Paul Struthers, Chief Executive of the Professional Jockeys Association, said:
“I’m delighted the BHA has joined us in signing the charter, and it is particularly timely to do so during Mental Health awareness week.
“We launched our helpline last year thanks to the funding received from Great British Racing and this helpline and follow-on face-to-face support has already proved invaluable to a number of our members.
“We are shortly to open up our helpline to retired jockeys, are making mental health and wellbeing a key element of the new jockey training strategy and the Jockeys Employment and Training Scheme are currently producing a number of educational videos for jockeys, in partnership with the PJA, one of which focuses on mental health.
“We will continue to promote the helpline and good mental health practices through our various communications channels and will continue to help remove the stigma over mental health issues.
“It is for this reason I’ve been open about my own problems with depression and, given the unique pressures jockeys face and the demands our sport places on them, why I was passionate about improving our provision for jockeys in this area.”

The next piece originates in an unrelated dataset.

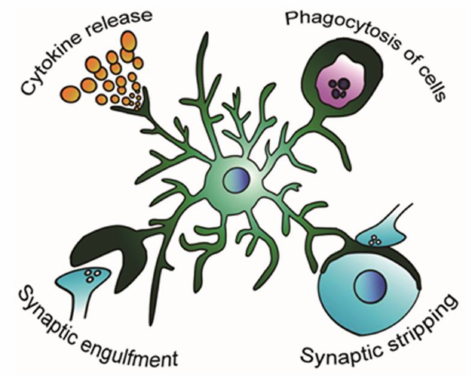
Figure 1. Possible modification of the microglial role in the epileptic brain. Microglia respond to the epileptic environment and change their activity of releasing proinflammatory and anti-inflammatory cytokines [16], phagocytosing apoptotic and living cells [18,19], engulfing synapses [20], and stripping synapses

James Allen, Director of Policy, Governance and External Affairs at the Sport and Recreation Alliance said:
“It is great to have the BHA and Racing Welfare sign up to the Mental Health Charter for Sport and Recreation. As the Charter sets out, we want to ensure that every sporting environment is a positive place to talk about mental health and also promote how sport can be a solution. We look forward to supporting the BHA and Racing Welfare on the implementation plan which will help to further tackle real issues surrounding mental health.”